ASSIGNMENT -> Please reproduce verbatim the lines below, from the first through the one with "- from corpora".

EXTRACTED RECORDS ->

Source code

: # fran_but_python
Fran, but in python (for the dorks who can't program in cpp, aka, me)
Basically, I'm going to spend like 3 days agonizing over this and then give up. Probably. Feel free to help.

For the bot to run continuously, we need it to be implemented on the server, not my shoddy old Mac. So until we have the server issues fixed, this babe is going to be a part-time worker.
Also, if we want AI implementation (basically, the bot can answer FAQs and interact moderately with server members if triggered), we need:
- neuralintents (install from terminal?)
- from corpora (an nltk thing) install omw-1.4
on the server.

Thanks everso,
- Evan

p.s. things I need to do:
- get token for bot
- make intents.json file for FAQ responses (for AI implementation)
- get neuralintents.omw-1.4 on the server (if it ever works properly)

ANSWER TO THE EXERCISE ->
Source code

: # fran_but_python
Fran, but in python (for the dorks who can't program in cpp, aka, me)
Basically, I'm going to spend like 3 days agonizing over this and then give up. Probably. Feel free to help.

For the bot to run continuously, we need it to be implemented on the server, not my shoddy old Mac. So until we have the server issues fixed, this babe is going to be a part-time worker.
Also, if we want AI implementation (basically, the bot can answer FAQs and interact moderately with server members if triggered), we need:
- neuralintents (install from terminal?)
- from corpora (an nltk thing) install omw-1.4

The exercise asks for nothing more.